Speaking of other individuals and organizations who will need to be engaged, taking a note from some work done by FSG, we like calling them actors because there are often individuals and organizations who contribute to a challenge who don’t really have a “stake” in solving it (some even benefit). Part of building a community engagement mindset is taking the time to create a living and evolving map of who the other actors are that connect to your community engagement purpose and/or core population. It might seem overwhelming, but if you cross-reference the organizations on your actor map with the existing relationships you identified your organization having as part of question one, you’ve probably identified a good place to start your outreach.
Question 4: How and why are you engaging other actors?
This is a big one! There are a range of different approaches and specific tactics for community engagement ranging from informing people about what’s going on to collaborating to work together to solve a problem to even engaging your core population with the goal that they “own” the work.

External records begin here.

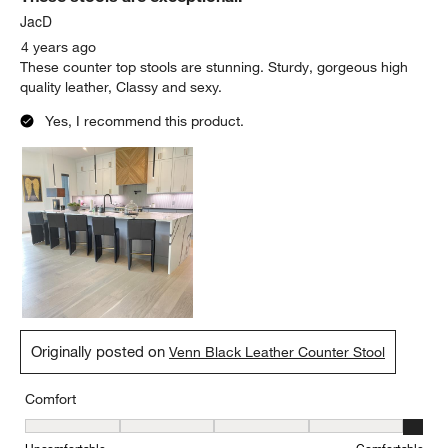
JacD
4 years ago
These counter top stools are stunning. Sturdy, gorgeous high
quality leather, Classy and sexy.
Yes, I recommend this product.
Originally posted on
Venn Black Leather Counter Stool
Comfort
Comfort, 5 out of 5, where 1 equals to Uncomfortable and 5 equal
Uncomfortable
Comfortable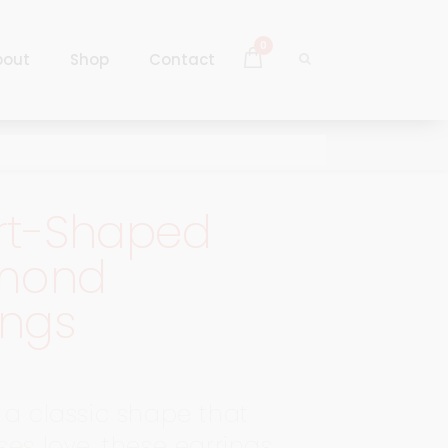
0
bout
Shop
Contact
Log In
Sign Up
rt-Shaped
Log In
mond
Sign Up
ings
 a classic shape that
ses love, these earrings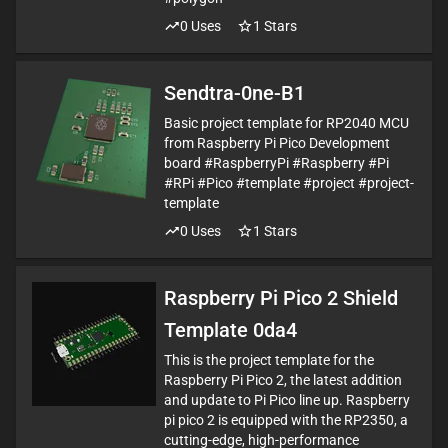
0
Uses
1
Stars
Sendtra-0ne-B1
Basic project template for RP2040 MCU
from Raspberry Pi Pico Development
board #RaspberryPi #Raspberry #Pi
#RPi #Pico #template #project #project-
template
0
Uses
1
Stars
Raspberry Pi Pico 2 Shield
Template 0da4
This is the project template for the
Raspberry Pi Pico 2, the latest addition
and update to Pi Pico line up. Raspberry
pi pico 2 is equipped with the RP2350, a
cutting-edge, high-performance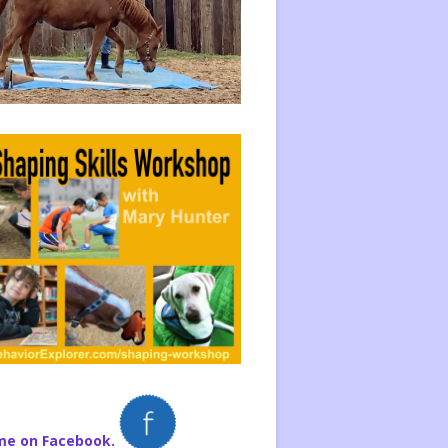
me on Facebook.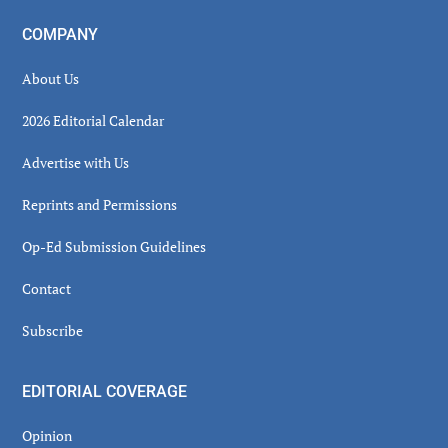
COMPANY
About Us
2026 Editorial Calendar
Advertise with Us
Reprints and Permissions
Op-Ed Submission Guidelines
Contact
Subscribe
EDITORIAL COVERAGE
Opinion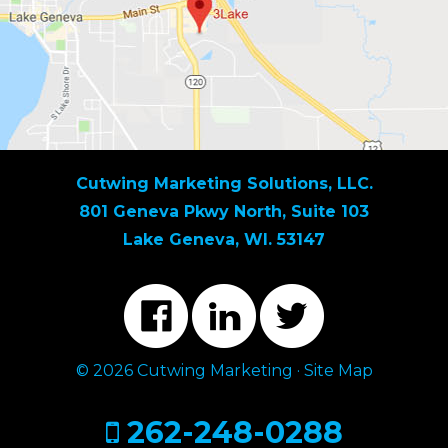
Cutwing Marketing Solutions, LLC.
801 Geneva Pkwy North, Suite 103
Lake Geneva, WI. 53147
© 2026 Cutwing Marketing ·
Site Map
262-248-0288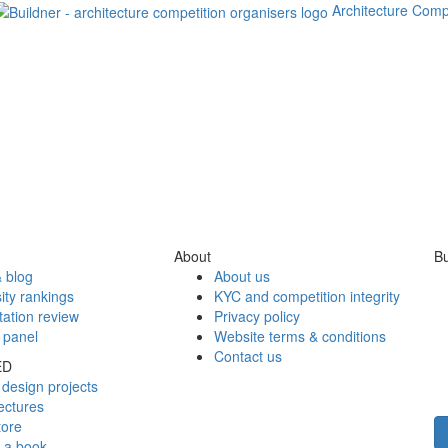
Architecture Comp
About
Bu
 blog
About us
ity rankings
KYC and competition integrity
tation review
Privacy policy
 panel
Website terms & conditions
Contact us
ED
design projects
ectures
tore
h a book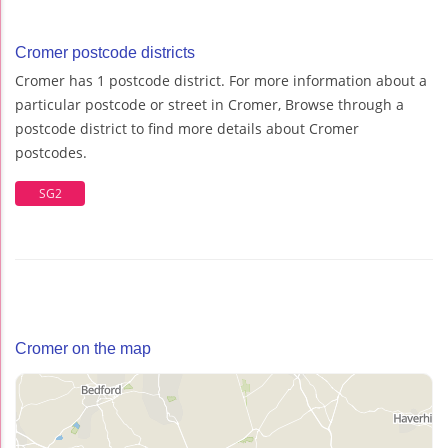
Cromer postcode districts
Cromer has 1 postcode district. For more information about a
particular postcode or street in Cromer, Browse through a
postcode district to find more details about Cromer
postcodes.
SG2
Cromer on the map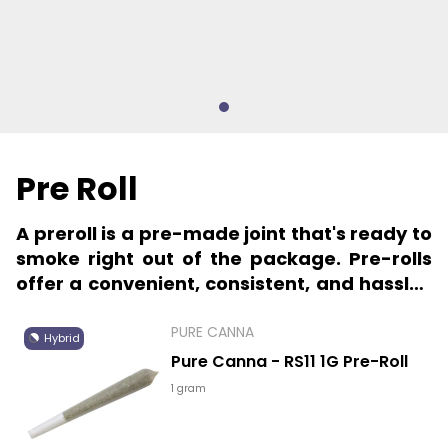
Pre Roll
A preroll is a pre-made joint that's ready to
smoke right out of the package. Pre-rolls
offer a convenient, consistent, and hassle-
free way to indulge in your favorite
cannabis.
PURE CANNA
Hybrid
Pure Canna - RS11 1G Pre-Roll
1 gram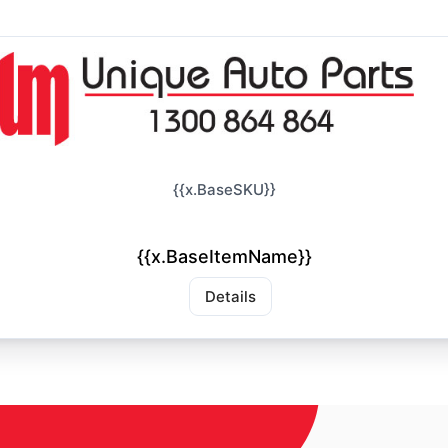
{{x.BaseSKU}}
{{x.BaseItemName}}
Details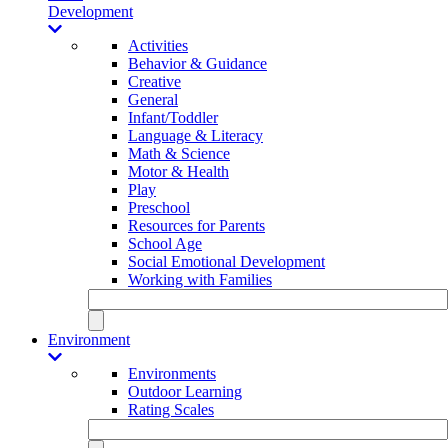
Development
Activities
Behavior & Guidance
Creative
General
Infant/Toddler
Language & Literacy
Math & Science
Motor & Health
Play
Preschool
Resources for Parents
School Age
Social Emotional Development
Working with Families
Environment
Environments
Outdoor Learning
Rating Scales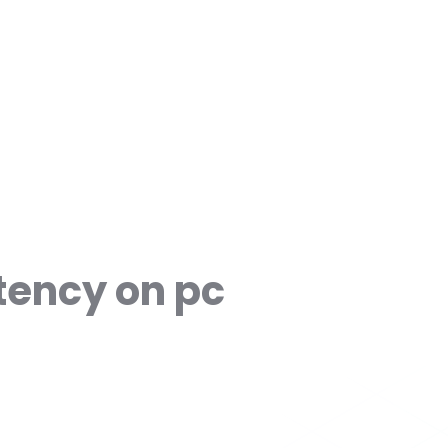
tency on pc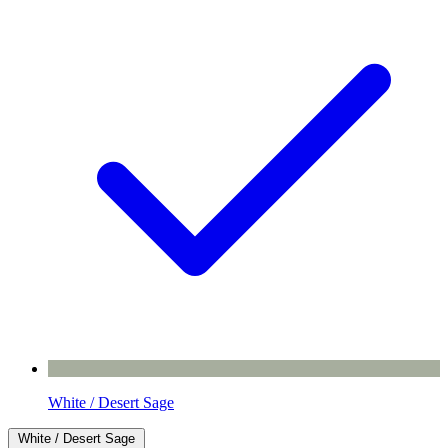
White / Desert Sage
White / Desert Sage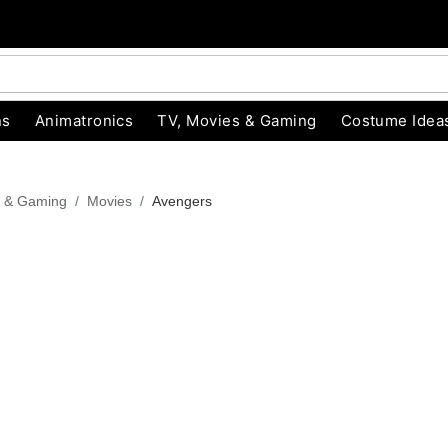
ns
Animatronics
TV, Movies & Gaming
Costume Idea
s & Gaming
Movies
Avengers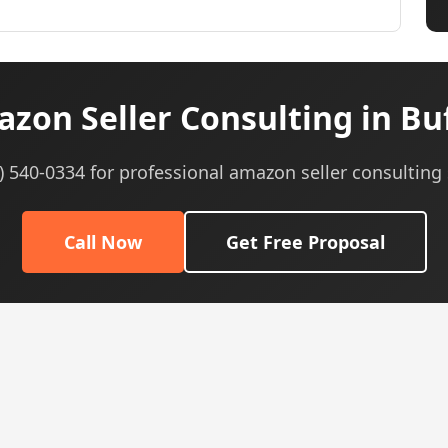
zon Seller Consulting in Buf
5) 540-0334 for professional amazon seller consulting 
Call Now
Get Free Proposal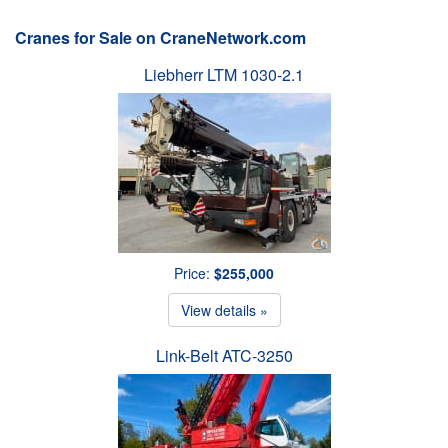
Cranes for Sale on CraneNetwork.com
Liebherr LTM 1030-2.1
Price:
$255,000
View details »
Link-Belt ATC-3250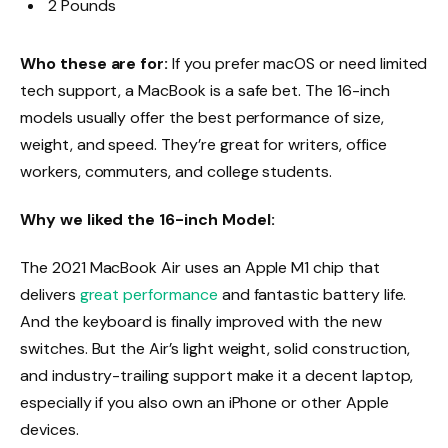
2 Pounds
Who these are for:
If you prefer macOS or need limited
tech support, a MacBook is a safe bet. The 16-inch
models usually offer the best performance of size,
weight, and speed. They’re great for writers, office
workers, commuters, and college students.
Why we liked the 16-inch Model:
The 2021 MacBook Air uses an Apple M1 chip that
delivers
great performance
and fantastic battery life.
And the keyboard is finally improved with the new
switches. But the Air’s light weight, solid construction,
and industry-trailing support make it a decent laptop,
especially if you also own an iPhone or other Apple
devices.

All of these approaches are valid and useful and dependent on what you’re trying to achieve. To go deeper into them, we highly recommend you take a look at the work of the Tamarack Institute who have adapted a widely used (and built upon) Community Engagement Continuum, as well as a very practical index of community engagement techniques that is organized by level engagement along the spectrum – inform, consult, involve, collaborate, and empower (or co-lead).
Question 5: What are your organization’s principles and values for doing community engagement work?
While we didn’t have a chance to build this degree of depth into the community engagement mindset curriculum that we developed for our client, I did want to highlight some truly awesome, very recently released work done by Elevated Chicago! Their Community Engagement Principles and Recommendations are truly excellent with a strong lens on racial and socio-economic equity, and thoughtful consideration of so many things that Optimistic Anthropology considers vital to call collaborative work including mindsets, trust, learning, listening, cultural competency, valuing lived experience, & building collaborative capacity!
This is by no means an exhaustive set of strategic questions to ask and answer when practicing community engagement. But, these questions are critical to consider in advance and during the course of community engagement efforts if you seek to do the work in an intentional, strategic, and positively impactful way.